『ヨミとマリ』は『イザナギとイザナミ』か?

天外魔境Ⅱ卍MARUというテレビゲームは創造神(岸田今日子)によってヨミとマリが生み出され、創造神より使命を与えられた二人が宇宙を放浪した果てに「生命に満ち溢れた青い星」に降り立つシーンから物語が幕を開けます。

天外魔境Ⅱにおけるヨミとマリの関係は当初は二人で協力して世界を創ろうとしながらも結果的に敵対する関係に分かれてしまったことから、日本神話において国と神を産み、最終的には仲違いしてしまったイザナギ(男神)とイザナミ(女神)の関係を連想します。しかし、古事記においてイザナギイザナミは『国産み』に次いで『神産み』を行いますが、数多くの神々を産み出した果てにイザナミ(女神)は『火』の神であるカグツチを産んだ際に女陰(女性器)に致命的な火傷を負い、それが元でイザナミは死んでしまいます。このイザナミ(女神)が『火』を産むという流れは『火の一族』を産み出した『女神=マリ』との関連性が感じられます。(もっともヨミが男神でマリが女神であるという根拠は特に無く、ヨミの姿や担当された声優さんから受けた印象でしかありませんが…ここではヨミが男神でマリが女神ということにさせてください。なによりマリが最後に自分のことを「母親らしいことをさせておくれ」と発言していることですし。)

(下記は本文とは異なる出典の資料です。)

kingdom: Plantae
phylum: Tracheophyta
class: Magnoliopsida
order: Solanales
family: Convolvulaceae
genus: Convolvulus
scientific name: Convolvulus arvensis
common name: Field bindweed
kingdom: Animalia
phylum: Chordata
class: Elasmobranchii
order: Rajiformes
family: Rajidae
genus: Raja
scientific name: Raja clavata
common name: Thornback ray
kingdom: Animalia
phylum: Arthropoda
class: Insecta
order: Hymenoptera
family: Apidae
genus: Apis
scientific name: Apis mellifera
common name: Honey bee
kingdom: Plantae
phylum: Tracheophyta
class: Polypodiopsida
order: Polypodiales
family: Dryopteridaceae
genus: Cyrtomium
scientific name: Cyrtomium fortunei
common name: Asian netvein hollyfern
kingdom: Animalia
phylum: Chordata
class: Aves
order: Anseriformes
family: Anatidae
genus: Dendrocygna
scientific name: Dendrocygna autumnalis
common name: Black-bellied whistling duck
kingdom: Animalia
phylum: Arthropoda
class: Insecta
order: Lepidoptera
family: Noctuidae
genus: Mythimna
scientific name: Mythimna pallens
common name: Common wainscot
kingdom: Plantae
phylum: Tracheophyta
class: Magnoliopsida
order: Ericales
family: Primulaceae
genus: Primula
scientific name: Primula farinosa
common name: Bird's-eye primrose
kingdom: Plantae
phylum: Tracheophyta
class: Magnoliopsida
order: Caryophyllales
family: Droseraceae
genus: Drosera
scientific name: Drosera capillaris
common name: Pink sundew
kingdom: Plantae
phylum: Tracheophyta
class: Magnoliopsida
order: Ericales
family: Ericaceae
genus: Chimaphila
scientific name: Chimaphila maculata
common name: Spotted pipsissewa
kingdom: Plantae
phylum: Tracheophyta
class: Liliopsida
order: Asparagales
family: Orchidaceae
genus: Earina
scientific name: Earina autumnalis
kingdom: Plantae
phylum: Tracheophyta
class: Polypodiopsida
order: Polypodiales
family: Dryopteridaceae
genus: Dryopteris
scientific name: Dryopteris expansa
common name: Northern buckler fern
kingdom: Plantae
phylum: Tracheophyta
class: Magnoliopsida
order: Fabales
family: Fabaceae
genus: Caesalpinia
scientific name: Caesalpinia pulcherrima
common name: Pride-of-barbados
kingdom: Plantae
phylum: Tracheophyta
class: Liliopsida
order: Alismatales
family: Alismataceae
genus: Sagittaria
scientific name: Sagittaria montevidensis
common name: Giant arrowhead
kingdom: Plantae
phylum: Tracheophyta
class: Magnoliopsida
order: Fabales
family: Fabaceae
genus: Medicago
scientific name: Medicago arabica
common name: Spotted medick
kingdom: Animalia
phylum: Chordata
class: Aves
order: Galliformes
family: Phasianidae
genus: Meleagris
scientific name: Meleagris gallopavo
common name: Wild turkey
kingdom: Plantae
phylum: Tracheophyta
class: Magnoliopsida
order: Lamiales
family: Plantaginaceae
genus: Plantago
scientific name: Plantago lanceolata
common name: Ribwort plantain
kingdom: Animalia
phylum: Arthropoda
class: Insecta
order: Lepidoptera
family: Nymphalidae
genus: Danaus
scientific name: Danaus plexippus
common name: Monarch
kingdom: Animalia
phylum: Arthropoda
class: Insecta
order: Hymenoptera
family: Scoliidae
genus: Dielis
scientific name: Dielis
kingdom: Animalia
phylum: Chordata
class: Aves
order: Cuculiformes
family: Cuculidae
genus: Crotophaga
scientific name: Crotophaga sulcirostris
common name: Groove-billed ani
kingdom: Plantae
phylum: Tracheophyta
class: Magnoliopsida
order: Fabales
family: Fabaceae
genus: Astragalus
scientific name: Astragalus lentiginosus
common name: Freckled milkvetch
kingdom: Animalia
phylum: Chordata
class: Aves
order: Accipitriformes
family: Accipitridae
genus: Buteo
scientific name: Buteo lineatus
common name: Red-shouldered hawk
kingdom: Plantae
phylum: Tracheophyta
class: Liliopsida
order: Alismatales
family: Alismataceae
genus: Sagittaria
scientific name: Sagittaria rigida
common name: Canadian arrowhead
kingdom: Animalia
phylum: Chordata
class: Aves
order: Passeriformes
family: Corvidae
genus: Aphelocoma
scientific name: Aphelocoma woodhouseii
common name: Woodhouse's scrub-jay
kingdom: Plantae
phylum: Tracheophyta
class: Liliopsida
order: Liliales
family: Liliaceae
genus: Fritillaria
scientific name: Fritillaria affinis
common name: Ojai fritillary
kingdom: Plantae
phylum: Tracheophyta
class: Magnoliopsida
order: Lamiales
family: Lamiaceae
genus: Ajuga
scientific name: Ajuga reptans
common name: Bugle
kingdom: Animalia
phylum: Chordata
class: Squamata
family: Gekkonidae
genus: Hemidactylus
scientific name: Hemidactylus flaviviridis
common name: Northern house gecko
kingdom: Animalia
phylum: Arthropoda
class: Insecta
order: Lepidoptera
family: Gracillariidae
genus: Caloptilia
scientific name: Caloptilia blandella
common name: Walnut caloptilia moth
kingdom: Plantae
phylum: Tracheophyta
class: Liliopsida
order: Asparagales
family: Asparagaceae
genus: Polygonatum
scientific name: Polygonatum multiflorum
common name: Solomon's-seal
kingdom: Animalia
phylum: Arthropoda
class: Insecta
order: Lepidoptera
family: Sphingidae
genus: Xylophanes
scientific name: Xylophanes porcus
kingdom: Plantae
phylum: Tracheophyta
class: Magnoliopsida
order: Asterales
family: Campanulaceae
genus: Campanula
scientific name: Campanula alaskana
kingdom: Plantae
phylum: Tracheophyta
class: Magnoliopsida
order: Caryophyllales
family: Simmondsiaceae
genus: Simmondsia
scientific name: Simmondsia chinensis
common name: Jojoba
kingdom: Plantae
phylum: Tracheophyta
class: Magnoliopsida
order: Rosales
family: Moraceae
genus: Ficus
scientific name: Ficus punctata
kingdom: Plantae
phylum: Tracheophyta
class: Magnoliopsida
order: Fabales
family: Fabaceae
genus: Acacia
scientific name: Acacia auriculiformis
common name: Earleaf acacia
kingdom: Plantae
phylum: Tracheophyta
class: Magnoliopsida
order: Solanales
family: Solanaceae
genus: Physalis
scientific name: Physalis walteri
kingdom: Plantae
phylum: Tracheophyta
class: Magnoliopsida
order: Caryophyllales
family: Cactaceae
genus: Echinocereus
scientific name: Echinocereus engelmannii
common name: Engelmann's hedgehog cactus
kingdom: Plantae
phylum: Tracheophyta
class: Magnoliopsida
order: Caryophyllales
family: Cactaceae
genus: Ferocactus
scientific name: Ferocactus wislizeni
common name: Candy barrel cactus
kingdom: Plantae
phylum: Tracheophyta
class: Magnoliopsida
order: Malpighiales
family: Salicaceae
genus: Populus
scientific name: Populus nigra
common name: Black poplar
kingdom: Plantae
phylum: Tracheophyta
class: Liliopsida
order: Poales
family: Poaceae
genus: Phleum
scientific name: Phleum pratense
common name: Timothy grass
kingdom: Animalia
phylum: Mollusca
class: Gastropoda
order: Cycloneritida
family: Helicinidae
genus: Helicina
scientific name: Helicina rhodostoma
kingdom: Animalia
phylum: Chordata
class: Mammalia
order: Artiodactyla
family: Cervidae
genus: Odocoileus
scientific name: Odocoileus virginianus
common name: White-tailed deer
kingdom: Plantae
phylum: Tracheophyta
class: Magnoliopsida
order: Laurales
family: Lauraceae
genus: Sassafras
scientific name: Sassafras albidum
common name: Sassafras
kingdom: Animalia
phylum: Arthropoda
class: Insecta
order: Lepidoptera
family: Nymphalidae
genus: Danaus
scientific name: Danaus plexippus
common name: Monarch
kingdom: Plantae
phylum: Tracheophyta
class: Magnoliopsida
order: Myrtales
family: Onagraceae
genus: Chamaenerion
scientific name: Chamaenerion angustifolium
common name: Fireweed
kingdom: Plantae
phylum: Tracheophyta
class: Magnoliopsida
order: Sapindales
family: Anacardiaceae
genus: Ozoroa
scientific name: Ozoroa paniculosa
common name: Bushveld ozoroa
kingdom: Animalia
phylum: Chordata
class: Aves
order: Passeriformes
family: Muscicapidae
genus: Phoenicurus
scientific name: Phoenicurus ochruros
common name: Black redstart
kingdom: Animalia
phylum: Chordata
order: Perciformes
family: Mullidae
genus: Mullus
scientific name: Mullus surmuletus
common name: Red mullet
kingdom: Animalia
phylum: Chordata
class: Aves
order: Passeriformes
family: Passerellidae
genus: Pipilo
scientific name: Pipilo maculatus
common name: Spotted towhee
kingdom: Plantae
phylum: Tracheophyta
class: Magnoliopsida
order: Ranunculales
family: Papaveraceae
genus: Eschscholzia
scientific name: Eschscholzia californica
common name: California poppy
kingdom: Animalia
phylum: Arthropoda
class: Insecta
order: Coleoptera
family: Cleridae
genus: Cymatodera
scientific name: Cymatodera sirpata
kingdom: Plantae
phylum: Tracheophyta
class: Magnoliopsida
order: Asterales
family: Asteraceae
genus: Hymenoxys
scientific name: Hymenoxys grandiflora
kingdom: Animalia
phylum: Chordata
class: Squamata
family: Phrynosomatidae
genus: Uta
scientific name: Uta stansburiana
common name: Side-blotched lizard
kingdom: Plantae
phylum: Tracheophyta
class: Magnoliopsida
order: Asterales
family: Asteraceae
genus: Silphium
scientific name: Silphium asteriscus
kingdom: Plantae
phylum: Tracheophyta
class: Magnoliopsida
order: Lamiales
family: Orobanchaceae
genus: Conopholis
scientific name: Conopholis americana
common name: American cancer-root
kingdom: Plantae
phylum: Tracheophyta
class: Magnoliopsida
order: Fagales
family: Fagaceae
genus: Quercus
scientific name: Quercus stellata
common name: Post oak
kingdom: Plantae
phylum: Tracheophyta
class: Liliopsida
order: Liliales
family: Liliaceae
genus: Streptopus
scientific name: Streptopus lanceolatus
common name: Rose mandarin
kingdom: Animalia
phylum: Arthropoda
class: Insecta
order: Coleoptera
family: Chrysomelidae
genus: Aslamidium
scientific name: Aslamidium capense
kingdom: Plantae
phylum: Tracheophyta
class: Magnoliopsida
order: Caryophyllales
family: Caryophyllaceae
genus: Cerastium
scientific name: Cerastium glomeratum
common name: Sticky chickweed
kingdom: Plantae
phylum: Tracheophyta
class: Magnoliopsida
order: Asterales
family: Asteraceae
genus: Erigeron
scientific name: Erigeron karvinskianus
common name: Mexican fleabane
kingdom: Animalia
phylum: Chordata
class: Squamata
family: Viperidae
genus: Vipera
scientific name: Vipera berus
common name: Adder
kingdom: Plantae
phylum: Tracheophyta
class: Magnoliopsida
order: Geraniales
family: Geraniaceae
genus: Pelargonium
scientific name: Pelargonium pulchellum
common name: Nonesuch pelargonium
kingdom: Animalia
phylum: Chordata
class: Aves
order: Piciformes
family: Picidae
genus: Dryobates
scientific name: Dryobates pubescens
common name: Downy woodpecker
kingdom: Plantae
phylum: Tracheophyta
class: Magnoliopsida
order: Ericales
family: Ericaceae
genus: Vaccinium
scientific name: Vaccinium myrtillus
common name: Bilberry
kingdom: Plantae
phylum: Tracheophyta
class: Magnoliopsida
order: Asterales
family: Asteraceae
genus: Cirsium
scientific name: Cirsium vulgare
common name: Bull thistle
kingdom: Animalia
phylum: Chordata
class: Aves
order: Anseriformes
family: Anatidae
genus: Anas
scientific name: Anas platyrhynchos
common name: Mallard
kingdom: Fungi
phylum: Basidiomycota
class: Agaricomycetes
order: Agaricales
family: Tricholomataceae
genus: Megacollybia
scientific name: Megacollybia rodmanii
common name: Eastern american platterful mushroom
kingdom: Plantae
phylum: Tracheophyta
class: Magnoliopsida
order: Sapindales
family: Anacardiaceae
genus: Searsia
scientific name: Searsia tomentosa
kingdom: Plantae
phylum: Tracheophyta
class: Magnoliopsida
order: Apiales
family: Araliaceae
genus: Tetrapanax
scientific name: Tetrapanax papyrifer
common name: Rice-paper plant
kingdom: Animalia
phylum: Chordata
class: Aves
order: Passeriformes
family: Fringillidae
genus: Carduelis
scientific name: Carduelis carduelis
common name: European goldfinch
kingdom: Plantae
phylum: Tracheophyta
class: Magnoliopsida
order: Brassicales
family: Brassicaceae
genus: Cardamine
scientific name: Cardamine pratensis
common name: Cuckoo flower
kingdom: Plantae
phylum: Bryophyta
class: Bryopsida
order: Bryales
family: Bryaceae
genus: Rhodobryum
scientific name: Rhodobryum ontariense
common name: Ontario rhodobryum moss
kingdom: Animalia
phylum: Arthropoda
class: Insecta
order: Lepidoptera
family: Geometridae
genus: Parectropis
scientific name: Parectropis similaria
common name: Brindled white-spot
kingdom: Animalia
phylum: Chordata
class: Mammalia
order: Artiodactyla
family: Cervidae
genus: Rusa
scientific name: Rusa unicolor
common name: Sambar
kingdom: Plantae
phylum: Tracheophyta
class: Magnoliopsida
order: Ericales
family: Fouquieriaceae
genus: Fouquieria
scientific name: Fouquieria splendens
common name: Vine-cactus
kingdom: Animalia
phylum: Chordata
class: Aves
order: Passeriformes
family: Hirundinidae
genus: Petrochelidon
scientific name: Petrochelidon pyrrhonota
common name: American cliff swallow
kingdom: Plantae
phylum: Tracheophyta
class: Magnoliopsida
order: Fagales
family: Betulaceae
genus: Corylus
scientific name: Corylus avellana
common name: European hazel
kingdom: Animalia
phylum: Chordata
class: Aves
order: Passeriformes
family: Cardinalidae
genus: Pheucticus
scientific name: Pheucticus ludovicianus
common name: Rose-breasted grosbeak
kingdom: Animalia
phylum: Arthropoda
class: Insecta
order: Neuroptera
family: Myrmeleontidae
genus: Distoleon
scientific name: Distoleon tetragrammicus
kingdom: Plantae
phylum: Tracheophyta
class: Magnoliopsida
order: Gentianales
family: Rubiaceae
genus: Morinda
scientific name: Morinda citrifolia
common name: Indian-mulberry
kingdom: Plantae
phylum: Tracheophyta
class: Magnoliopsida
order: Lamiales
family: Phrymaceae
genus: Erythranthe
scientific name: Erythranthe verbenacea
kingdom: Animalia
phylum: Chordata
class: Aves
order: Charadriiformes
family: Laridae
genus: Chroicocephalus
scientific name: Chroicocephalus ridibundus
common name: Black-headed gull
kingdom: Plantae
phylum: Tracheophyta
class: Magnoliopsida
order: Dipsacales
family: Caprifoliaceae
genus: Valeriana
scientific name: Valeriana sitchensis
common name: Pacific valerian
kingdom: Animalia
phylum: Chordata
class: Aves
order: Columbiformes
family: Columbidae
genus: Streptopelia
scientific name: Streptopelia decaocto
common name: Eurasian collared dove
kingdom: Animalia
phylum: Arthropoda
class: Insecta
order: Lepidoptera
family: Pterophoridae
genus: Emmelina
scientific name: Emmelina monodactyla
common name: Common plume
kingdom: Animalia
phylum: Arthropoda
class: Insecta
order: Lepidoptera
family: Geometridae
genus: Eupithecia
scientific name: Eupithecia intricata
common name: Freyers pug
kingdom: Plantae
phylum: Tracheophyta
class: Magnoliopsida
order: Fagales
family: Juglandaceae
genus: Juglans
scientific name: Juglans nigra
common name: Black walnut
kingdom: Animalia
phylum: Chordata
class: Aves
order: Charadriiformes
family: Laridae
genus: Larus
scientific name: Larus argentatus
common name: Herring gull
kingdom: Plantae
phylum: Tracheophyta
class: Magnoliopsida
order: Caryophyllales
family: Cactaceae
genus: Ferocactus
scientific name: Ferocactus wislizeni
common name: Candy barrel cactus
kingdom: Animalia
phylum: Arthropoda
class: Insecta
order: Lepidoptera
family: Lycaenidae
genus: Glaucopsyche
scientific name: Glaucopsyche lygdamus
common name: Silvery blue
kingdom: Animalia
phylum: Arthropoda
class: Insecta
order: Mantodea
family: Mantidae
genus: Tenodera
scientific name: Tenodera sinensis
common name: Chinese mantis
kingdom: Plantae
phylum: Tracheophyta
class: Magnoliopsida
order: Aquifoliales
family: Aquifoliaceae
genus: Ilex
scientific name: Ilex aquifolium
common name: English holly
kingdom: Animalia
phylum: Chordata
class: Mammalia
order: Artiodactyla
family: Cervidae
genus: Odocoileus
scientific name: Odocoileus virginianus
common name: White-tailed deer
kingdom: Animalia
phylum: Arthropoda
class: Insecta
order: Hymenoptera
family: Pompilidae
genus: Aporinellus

また、イザナミ(女神)が産み、そしてイザナミの死の原因となった『火』の神・カグツチのことをイザナギ(男神)は恨み、イザナギカグツチを切り殺すという結末は、マリ(女神)の産んだ『火の一族』をヨミ(男神)が亡き者にしようとし、戦いを繰り広げるという天外魔境Ⅱの基本的な世界観と共通するものがあります。

これだけであれば単純にイザナギ(男神)=ヨミ。イザナミ(女神)=マリ。という関連性を感じますが、古事記ではイザナミの死後、以下のように話が展開します。

 

イザナギ(女神)は死後、黄泉(ヨミ)の国へと旅立つ。イザナミにもう一度会いたいと思ったイザナギイザナミを追って黄泉の国へと向かう。イザナミイザナギの求めに応じ、黄泉の国の神に元の世界に帰還する許可を得ようとする。しかし、その際にイザナミは決して私の姿を見ないようにとイザナギに約束させるが、あまりに待ち時間が長いこともあり、誘惑に負けたイザナギは禁じられたイザナミの姿を覗いてしまう。(これは『見るなの禁止』という神話や昔話の重要な要素でもある)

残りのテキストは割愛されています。